AIM OF THE TASK:
Reproduce every line of the records below without changing anything.

Collected data entries:
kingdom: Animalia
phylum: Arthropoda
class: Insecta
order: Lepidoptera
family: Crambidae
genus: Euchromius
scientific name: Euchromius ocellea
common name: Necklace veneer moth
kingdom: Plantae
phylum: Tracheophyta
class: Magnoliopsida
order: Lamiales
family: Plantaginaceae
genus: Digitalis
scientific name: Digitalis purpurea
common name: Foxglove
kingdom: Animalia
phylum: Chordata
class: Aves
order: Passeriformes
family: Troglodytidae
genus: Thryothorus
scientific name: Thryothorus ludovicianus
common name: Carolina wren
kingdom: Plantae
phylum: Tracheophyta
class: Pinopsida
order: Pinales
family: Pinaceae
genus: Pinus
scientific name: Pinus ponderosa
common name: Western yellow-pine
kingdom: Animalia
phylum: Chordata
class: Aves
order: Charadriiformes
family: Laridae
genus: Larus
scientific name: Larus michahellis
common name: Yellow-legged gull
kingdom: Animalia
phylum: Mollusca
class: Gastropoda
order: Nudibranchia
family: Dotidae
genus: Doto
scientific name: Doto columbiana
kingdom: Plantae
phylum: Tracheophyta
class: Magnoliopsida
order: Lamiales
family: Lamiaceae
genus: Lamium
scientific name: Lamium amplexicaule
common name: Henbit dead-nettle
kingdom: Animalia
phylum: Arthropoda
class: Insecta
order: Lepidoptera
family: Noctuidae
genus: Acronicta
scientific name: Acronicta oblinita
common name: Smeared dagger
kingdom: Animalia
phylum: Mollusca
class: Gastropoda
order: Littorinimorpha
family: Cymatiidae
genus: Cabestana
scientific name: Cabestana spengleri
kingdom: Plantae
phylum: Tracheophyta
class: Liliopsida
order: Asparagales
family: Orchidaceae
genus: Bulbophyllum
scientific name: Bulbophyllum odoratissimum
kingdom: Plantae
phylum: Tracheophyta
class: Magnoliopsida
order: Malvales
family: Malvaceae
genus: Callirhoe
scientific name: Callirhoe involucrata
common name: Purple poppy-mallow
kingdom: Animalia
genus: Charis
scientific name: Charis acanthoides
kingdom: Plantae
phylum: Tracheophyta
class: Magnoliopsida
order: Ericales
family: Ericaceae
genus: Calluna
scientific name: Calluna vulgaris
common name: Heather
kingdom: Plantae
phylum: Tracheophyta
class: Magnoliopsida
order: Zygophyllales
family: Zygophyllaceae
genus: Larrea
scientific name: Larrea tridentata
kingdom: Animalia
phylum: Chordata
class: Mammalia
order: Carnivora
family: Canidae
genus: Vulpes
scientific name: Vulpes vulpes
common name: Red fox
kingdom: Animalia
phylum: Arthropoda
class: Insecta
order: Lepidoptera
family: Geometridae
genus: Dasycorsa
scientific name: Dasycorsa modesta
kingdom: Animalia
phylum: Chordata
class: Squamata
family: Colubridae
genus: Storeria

COMPLETE ANSWER:
kingdom: Animalia
phylum: Arthropoda
class: Insecta
order: Lepidoptera
family: Crambidae
genus: Euchromius
scientific name: Euchromius ocellea
common name: Necklace veneer moth
kingdom: Plantae
phylum: Tracheophyta
class: Magnoliopsida
order: Lamiales
family: Plantaginaceae
genus: Digitalis
scientific name: Digitalis purpurea
common name: Foxglove
kingdom: Animalia
phylum: Chordata
class: Aves
order: Passeriformes
family: Troglodytidae
genus: Thryothorus
scientific name: Thryothorus ludovicianus
common name: Carolina wren
kingdom: Plantae
phylum: Tracheophyta
class: Pinopsida
order: Pinales
family: Pinaceae
genus: Pinus
scientific name: Pinus ponderosa
common name: Western yellow-pine
kingdom: Animalia
phylum: Chordata
class: Aves
order: Charadriiformes
family: Laridae
genus: Larus
scientific name: Larus michahellis
common name: Yellow-legged gull
kingdom: Animalia
phylum: Mollusca
class: Gastropoda
order: Nudibranchia
family: Dotidae
genus: Doto
scientific name: Doto columbiana
kingdom: Plantae
phylum: Tracheophyta
class: Magnoliopsida
order: Lamiales
family: Lamiaceae
genus: Lamium
scientific name: Lamium amplexicaule
common name: Henbit dead-nettle
kingdom: Animalia
phylum: Arthropoda
class: Insecta
order: Lepidoptera
family: Noctuidae
genus: Acronicta
scientific name: Acronicta oblinita
common name: Smeared dagger
kingdom: Animalia
phylum: Mollusca
class: Gastropoda
order: Littorinimorpha
family: Cymatiidae
genus: Cabestana
scientific name: Cabestana spengleri
kingdom: Plantae
phylum: Tracheophyta
class: Liliopsida
order: Asparagales
family: Orchidaceae
genus: Bulbophyllum
scientific name: Bulbophyllum odoratissimum
kingdom: Plantae
phylum: Tracheophyta
class: Magnoliopsida
order: Malvales
family: Malvaceae
genus: Callirhoe
scientific name: Callirhoe involucrata
common name: Purple poppy-mallow
kingdom: Animalia
genus: Charis
scientific name: Charis acanthoides
kingdom: Plantae
phylum: Tracheophyta
class: Magnoliopsida
order: Ericales
family: Ericaceae
genus: Calluna
scientific name: Calluna vulgaris
common name: Heather
kingdom: Plantae
phylum: Tracheophyta
class: Magnoliopsida
order: Zygophyllales
family: Zygophyllaceae
genus: Larrea
scientific name: Larrea tridentata
kingdom: Animalia
phylum: Chordata
class: Mammalia
order: Carnivora
family: Canidae
genus: Vulpes
scientific name: Vulpes vulpes
common name: Red fox
kingdom: Animalia
phylum: Arthropoda
class: Insecta
order: Lepidoptera
family: Geometridae
genus: Dasycorsa
scientific name: Dasycorsa modesta
kingdom: Animalia
phylum: Chordata
class: Squamata
family: Colubridae
genus: Storeria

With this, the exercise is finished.